Here, Victim sufficiently testified pursuant to section 491.075. Victim was
available and present at trial. Like in Tanner, Hawkins, and Hester, this is not a case where
a child victim never appeared or refused to testify. Victim testified and answered questions
about her birthday, her family, where she lives, and whether she understands the difference
between a truth and a lie. When the State asked Victim if there was anything she wanted
to talk about pertaining Ogle, she responded "Huh-uh." This was the only question Victim
was asked, regarding what happened with Ogle. Victim's reluctance to answer one question
does not by itself render her testimony insufficient to support the admission of 491
evidence.
When determining the sufficiency of a child victim's testimony to support the
admission of 491 evidence, "it is not direct examination that is the focus . . . [r]ather, it
must be that the defendant is unable to elicit sufficient testimony on cross-examination for
there to be an issue about admitting 491 evidence." Hook v. State, 611 S.W.3d 842, 854-
55 (Mo. App. W.D. 2020). Ogle had the opportunity to cross-examine Victim but
affirmatively waived the opportunity to do so. Like in Tanner, Ogle could have chosen to
7 cross-examine Victim about her statements; "[h]is failure to do so cannot now be
challenged by stating that [victim] did not 'testify.'" See Tanner, 220 S.W.3d at 886.

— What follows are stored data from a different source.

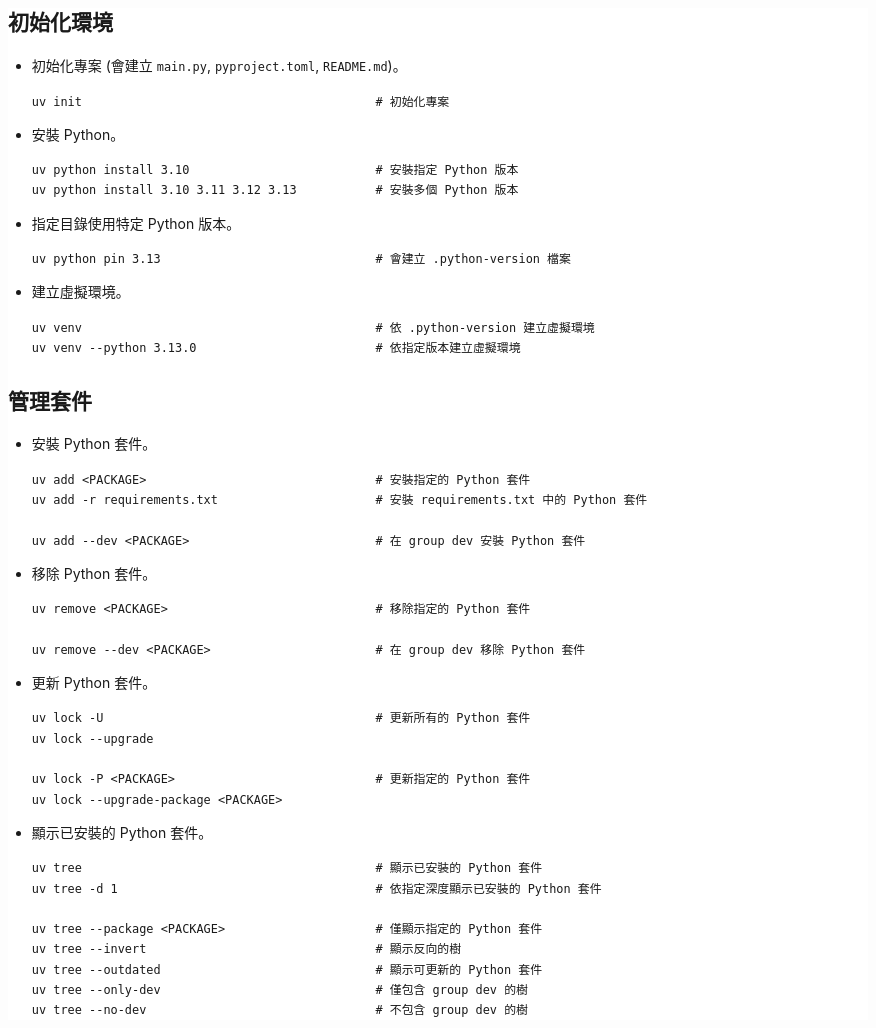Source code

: ## 初始化環境

- 初始化專案 (會建立 `main.py`, `pyproject.toml`, `README.md`)。
    ```
    uv init                                         # 初始化專案
    ```
- 安裝 Python。
    ```
    uv python install 3.10                          # 安裝指定 Python 版本
    uv python install 3.10 3.11 3.12 3.13           # 安裝多個 Python 版本
    ```
- 指定目錄使用特定 Python 版本。
    ```
    uv python pin 3.13                              # 會建立 .python-version 檔案
    ```
- 建立虛擬環境。
    ```
    uv venv                                         # 依 .python-version 建立虛擬環境
    uv venv --python 3.13.0                         # 依指定版本建立虛擬環境
    ```

## 管理套件

- 安裝 Python 套件。
    ```
    uv add <PACKAGE>                                # 安裝指定的 Python 套件
    uv add -r requirements.txt                      # 安裝 requirements.txt 中的 Python 套件

    uv add --dev <PACKAGE>                          # 在 group dev 安裝 Python 套件
    ```
- 移除 Python 套件。
    ```
    uv remove <PACKAGE>                             # 移除指定的 Python 套件

    uv remove --dev <PACKAGE>                       # 在 group dev 移除 Python 套件
    ```
- 更新 Python 套件。
    ```
    uv lock -U                                      # 更新所有的 Python 套件
    uv lock --upgrade

    uv lock -P <PACKAGE>                            # 更新指定的 Python 套件
    uv lock --upgrade-package <PACKAGE>
    ```
- 顯示已安裝的 Python 套件。
    ```
    uv tree                                         # 顯示已安裝的 Python 套件
    uv tree -d 1                                    # 依指定深度顯示已安裝的 Python 套件

    uv tree --package <PACKAGE>                     # 僅顯示指定的 Python 套件
    uv tree --invert                                # 顯示反向的樹
    uv tree --outdated                              # 顯示可更新的 Python 套件
    uv tree --only-dev                              # 僅包含 group dev 的樹
    uv tree --no-dev                                # 不包含 group dev 的樹
    ```
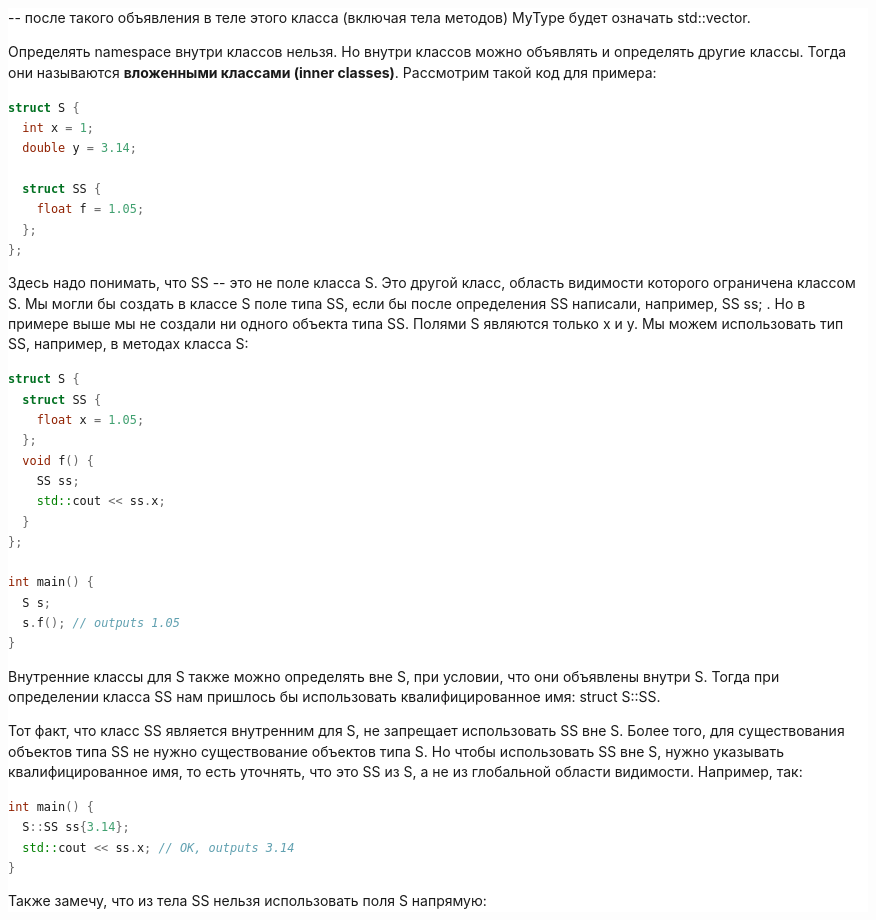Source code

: -- после такого объявления в теле этого класса (включая тела методов) MyType будет означать std::vector<int>.

Определять namespace внутри классов нельзя. Но внутри классов можно объявлять и определять другие классы. Тогда они называются **вложенными классами (inner classes)**. Рассмотрим такой код для примера:

```cpp
struct S {
  int x = 1;
  double y = 3.14;
  
  struct SS {
    float f = 1.05;
  };
};
```
 
Здесь надо понимать, что SS -- это не поле класса S. Это другой класс, область видимости которого ограничена классом S. Мы могли бы создать в классе S поле типа SS, если бы после определения SS написали, например, SS ss; . Но в примере выше мы не создали ни одного объекта типа SS. Полями S являются только x и y. Мы можем использовать тип SS, например, в методах класса S: 

```cpp
struct S {
  struct SS {
    float x = 1.05;
  };
  void f() {
    SS ss;
    std::cout << ss.x;
  }
};

int main() {
  S s;
  s.f(); // outputs 1.05
}
```
  
Внутренние классы для S также можно определять вне S, при условии, что они объявлены внутри S. Тогда при определении класса SS нам пришлось бы использовать квалифицированное имя: struct S::SS.  

Тот факт, что класс SS является внутренним для S, не запрещает использовать SS вне S. Более того, для существования объектов типа SS не нужно существование объектов типа S. Но чтобы использовать SS вне S, нужно указывать квалифицированное имя, то есть уточнять, что это SS из S, а не из глобальной области видимости. Например, так:
  
```cpp
int main() {
  S::SS ss{3.14};
  std::cout << ss.x; // OK, outputs 3.14
}
```
  
Также замечу, что из тела SS нельзя использовать поля S напрямую:
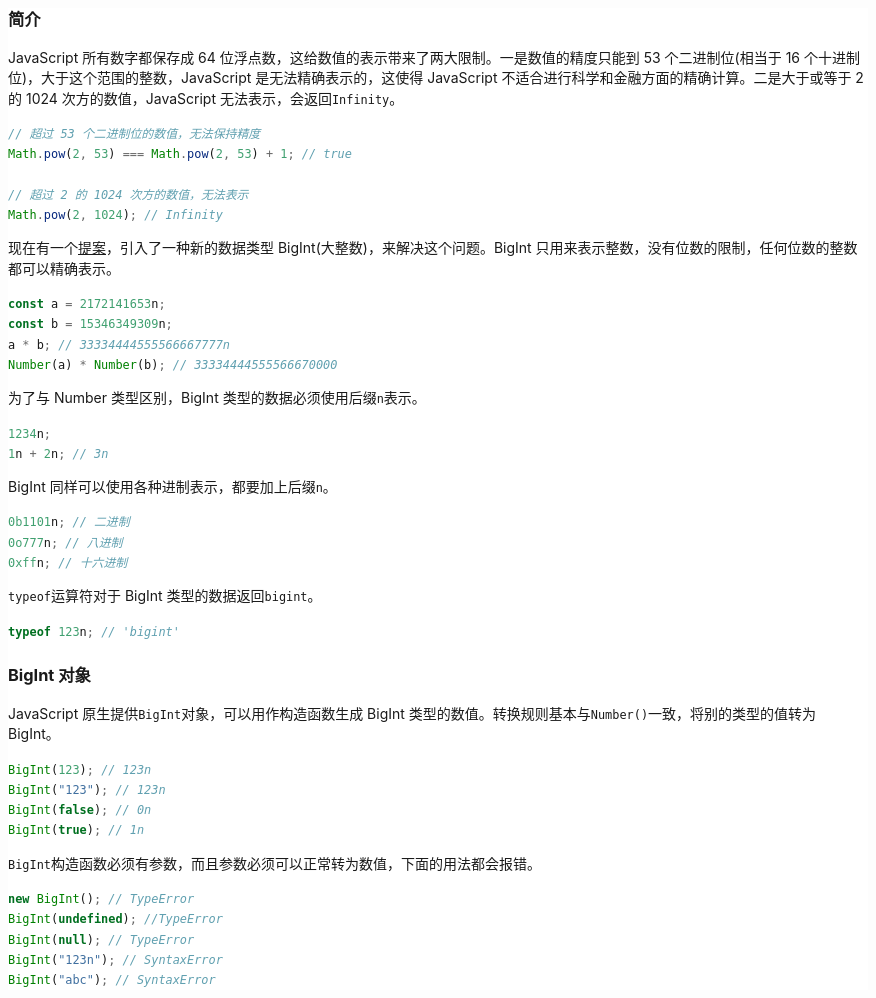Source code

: ### 简介

JavaScript 所有数字都保存成 64 位浮点数，这给数值的表示带来了两大限制。一是数值的精度只能到 53 个二进制位(相当于 16 个十进制位)，大于这个范围的整数，JavaScript 是无法精确表示的，这使得 JavaScript 不适合进行科学和金融方面的精确计算。二是大于或等于 2 的 1024 次方的数值，JavaScript 无法表示，会返回`Infinity`。

```js
// 超过 53 个二进制位的数值，无法保持精度
Math.pow(2, 53) === Math.pow(2, 53) + 1; // true

// 超过 2 的 1024 次方的数值，无法表示
Math.pow(2, 1024); // Infinity
```

现在有一个[提案](https://github.com/tc39/proposal-bigint)，引入了一种新的数据类型 BigInt(大整数)，来解决这个问题。BigInt 只用来表示整数，没有位数的限制，任何位数的整数都可以精确表示。

```js
const a = 2172141653n;
const b = 15346349309n;
a * b; // 33334444555566667777n
Number(a) * Number(b); // 33334444555566670000
```

为了与 Number 类型区别，BigInt 类型的数据必须使用后缀`n`表示。

```js
1234n;
1n + 2n; // 3n
```

BigInt 同样可以使用各种进制表示，都要加上后缀`n`。

```js
0b1101n; // 二进制
0o777n; // 八进制
0xffn; // 十六进制
```

`typeof`运算符对于 BigInt 类型的数据返回`bigint`。

```js
typeof 123n; // 'bigint'
```

### BigInt 对象

JavaScript 原生提供`BigInt`对象，可以用作构造函数生成 BigInt 类型的数值。转换规则基本与`Number()`一致，将别的类型的值转为 BigInt。

```js
BigInt(123); // 123n
BigInt("123"); // 123n
BigInt(false); // 0n
BigInt(true); // 1n
```

`BigInt`构造函数必须有参数，而且参数必须可以正常转为数值，下面的用法都会报错。

```js
new BigInt(); // TypeError
BigInt(undefined); //TypeError
BigInt(null); // TypeError
BigInt("123n"); // SyntaxError
BigInt("abc"); // SyntaxError
```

Ogle, however, asserts he should not be faulted for failing to cross-examine Victim
because the State told Victim she would not have to talk about Ogle. We disagree. First,
Ogle failed to object to the State's statement to Victim during its direct examination saying
that she did not have to testify about Ogle. Further, Victim’s reluctance to discuss her
allegations against Ogle with the State did not restrict or deny Ogle the meaningful
opportunity to cross-examine Victim. Ogle's decision to refrain from asking Victim about
her accusations against him was a strategic choice. "While no doubt defense counsel had
to weigh his desire to engage in such questioning with his desire not to bully a child witness
and not to repeat her most damning allegations, this is the type of strategy decision that
occurs in any cross-examination." Perry, 275 S.W.3d at 244. "[A]n appellate court should
not use [plain error review] to impose a sua sponte duty upon a trial court to correct
mistakes of a defendant's own making." State v. Shockley, 410 S.W.3d 179, 201 (Mo. banc
2013).
We find Ogle had the meaningful opportunity to cross-examine Victim about her
out-of-court statements but failed to avail himself of that opportunity, and the trial court
did not plainly err in admitting this evidence pursuant to Section 491.075.
8 Conclusion
We affirm the judgment and sentence of the trial court.